When Will the DAC Singularity Be Reached?


A humorous title, but wondering if those more in the know have an opinion on either: i) examples today where inexpensive DACs (say under $2500) are comparable or superior to expensive (say over $10K) DACs or ii) can we anticipate that within a relatively few number of years that inexpensive DACs will basically achieve the sound quality of today's expensive DACs? Thanks. 

mathiasmingus
Post removed 

@thyname

yep our resident sicko is back yet again, with another lame username and same fake comments fake points of view fake persona...

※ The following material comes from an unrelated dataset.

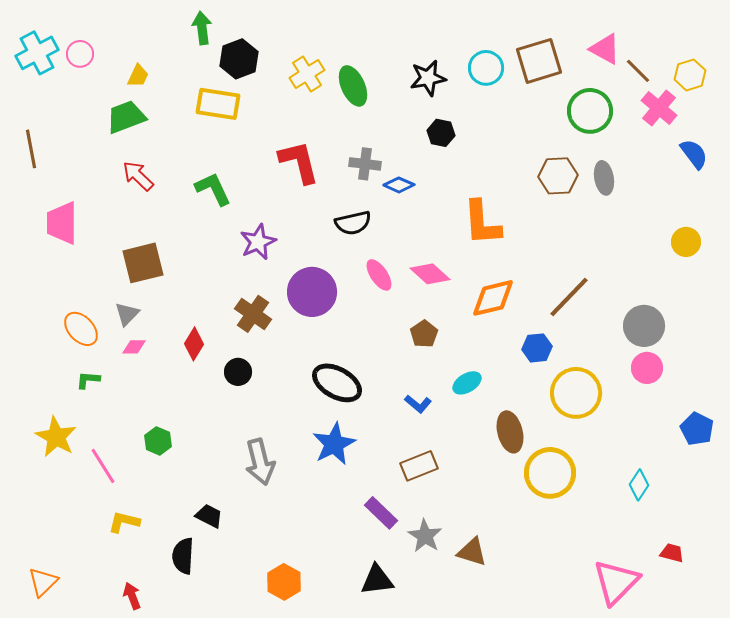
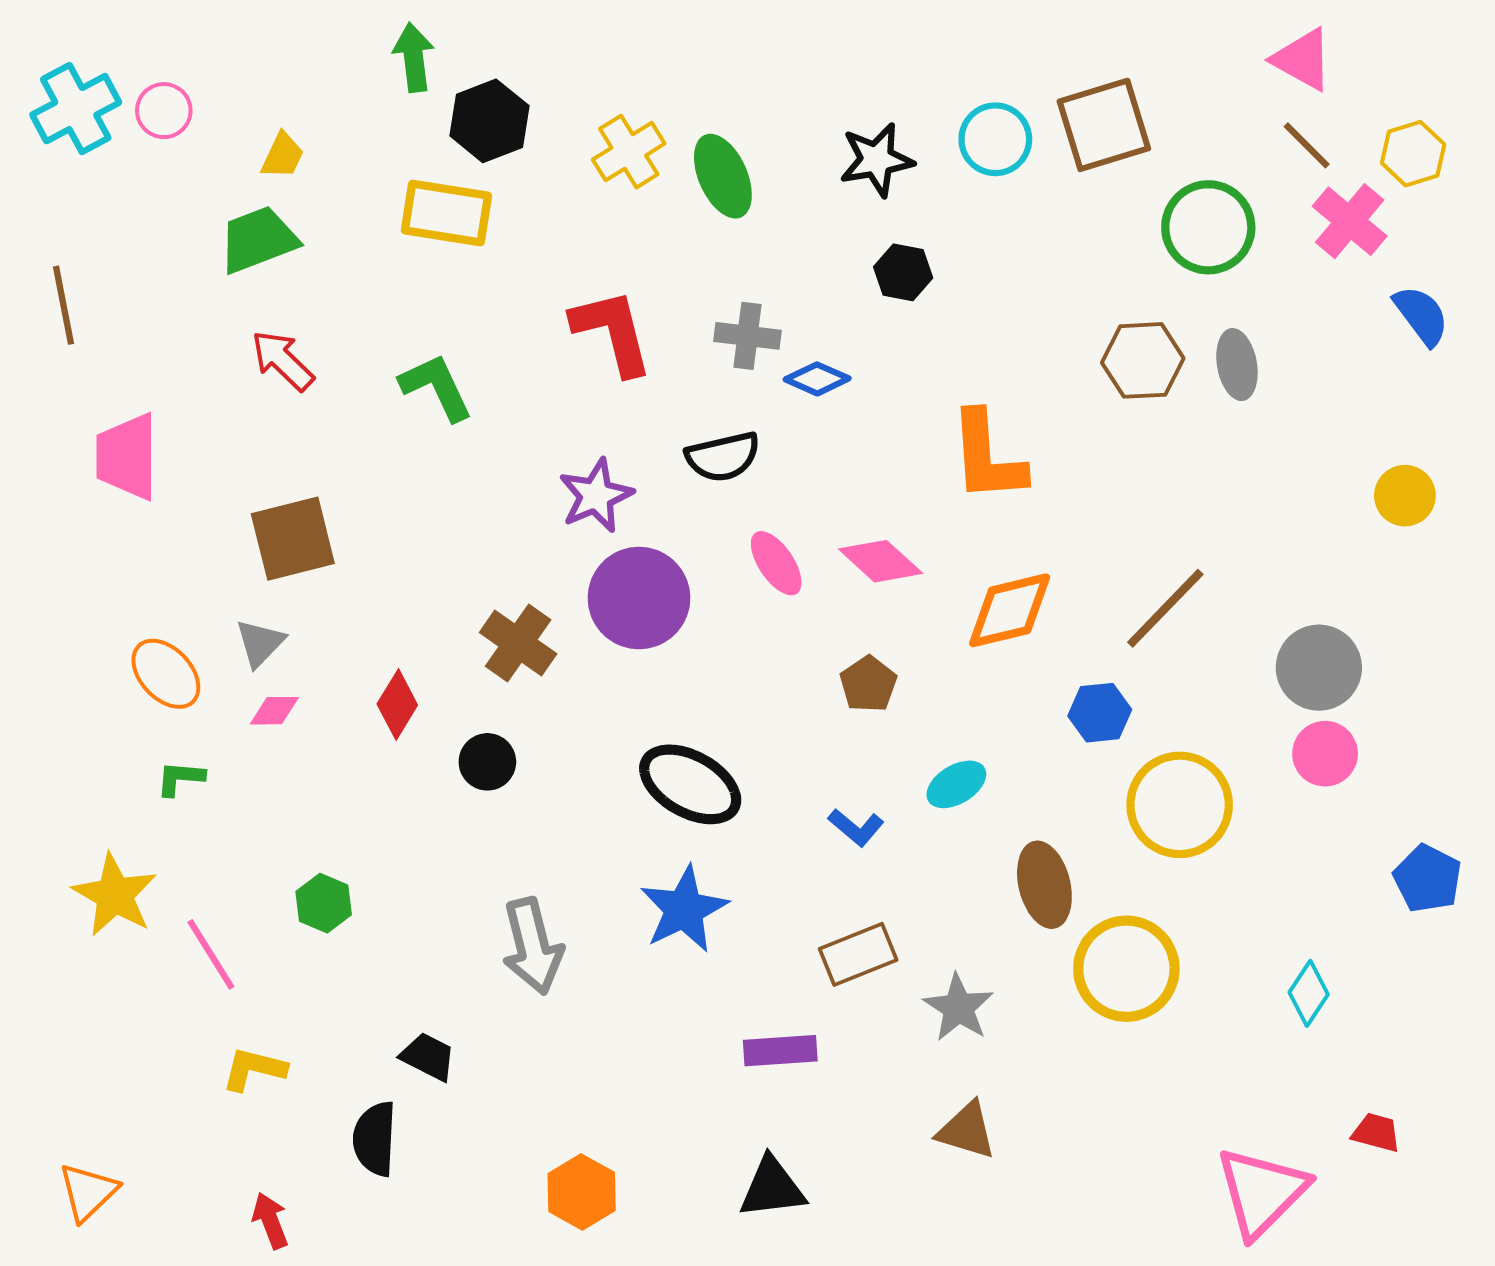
pink triangle: (605, 49) -> (1303, 59), moved
purple star: (258, 242) -> (596, 496), moved
purple rectangle: (381, 513) -> (780, 1051), turned -48
gray star: (425, 536) -> (958, 1008), moved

like the sad shut-in teenage misfit going onto the porsche forums talking about how he once drove a bugatti veyron at sonoma raceway... only in his (wet) dreams!!!

sheesh

I know that my comment will fall on tone deaf ears but I find all of these arguments self serving and gibberish. I became an “audiophile” in 1966 when in Vietnam and bought  Sony reel to reel with both detachable lid and sidemounted speakers. Wow. It beat the hell out my portable radio. Peter, Paul and Mary were awesome and Uncle Bob couldn’t sing a lick but wrote great stuff, somebody in our basecamp had  a similar tape recorder but added some Pioneer full range speakers. Off to the PX and massive improvement till someone added receiver for more power. Holy Mackerel. I had to get me one of those. So I did. I rotated back to the states before getting a turntable but the scarcity of prerecorded tapes made a Gerrard necessary.I upgraded for more power, auto reverse and turntable vs changers, but the constant was ANALOG. I hated clicks and pops and tape hiss but the music was not an issue. It was great. Now I have pay thousands of dollars to try to recapture the analog era that we lost to bandwidth. Tape deck $200. Pioneer speakers $115 each. Sansui receiver $125. Gerrard changer $119. Less than $700 for a mid quality analog system that my fellow soldiers coveted. How much is a good DAC? No wonder 50 year old stuff is so popular!

Actually, that $700 outlay for a decent stereo would be much more today.

$700 in 1966 is equivalent in purchasing power to about $6,570.65 today, an increase of $5,870.65 over 57 years. The dollar had an average inflation rate of 4.01% per year between 1966 and today, producing a cumulative price increase of 838.66%.

All said, that amount would get you a mighty fine system today.

All the best,
Nonoise

My Emotiva DAC for $300 in 2011 was modified with 5 $47 Sparkos regulators, high quality Panasonic power caps, film caps, etc. and a Synergistic Research purple fuse. The unit comes with a fully discrete audio board without Op-Amps. The result is $20K sounding DAC on the cheap. It also operates flawlessly, stand-by mode, digital close matched attenuation, nice heavy/quality remote (why is it that so much higher end gear have junky feeling plastic remotes) and light dimming display. Nothing missing in operation and sonically a window to the digital master whatever the engineer did. It is an equivalent but different sound than my analog set up. I’ve heard many under $20K DACs and very few expensive ($5K+) CD players. I don’t know if a CD player for less is as good as separates can be.

I'm sure that better DACs exist with more modern chips, clocks, etc. but basically, they need to sound musically involving and have great resolution, not leaving anything musically important out.  I've achieved that on the cheap and I tried $9K DACs also superbly constructed/art works but lacking in musicality (electronics design failed due to a noise laden conversion algorithm).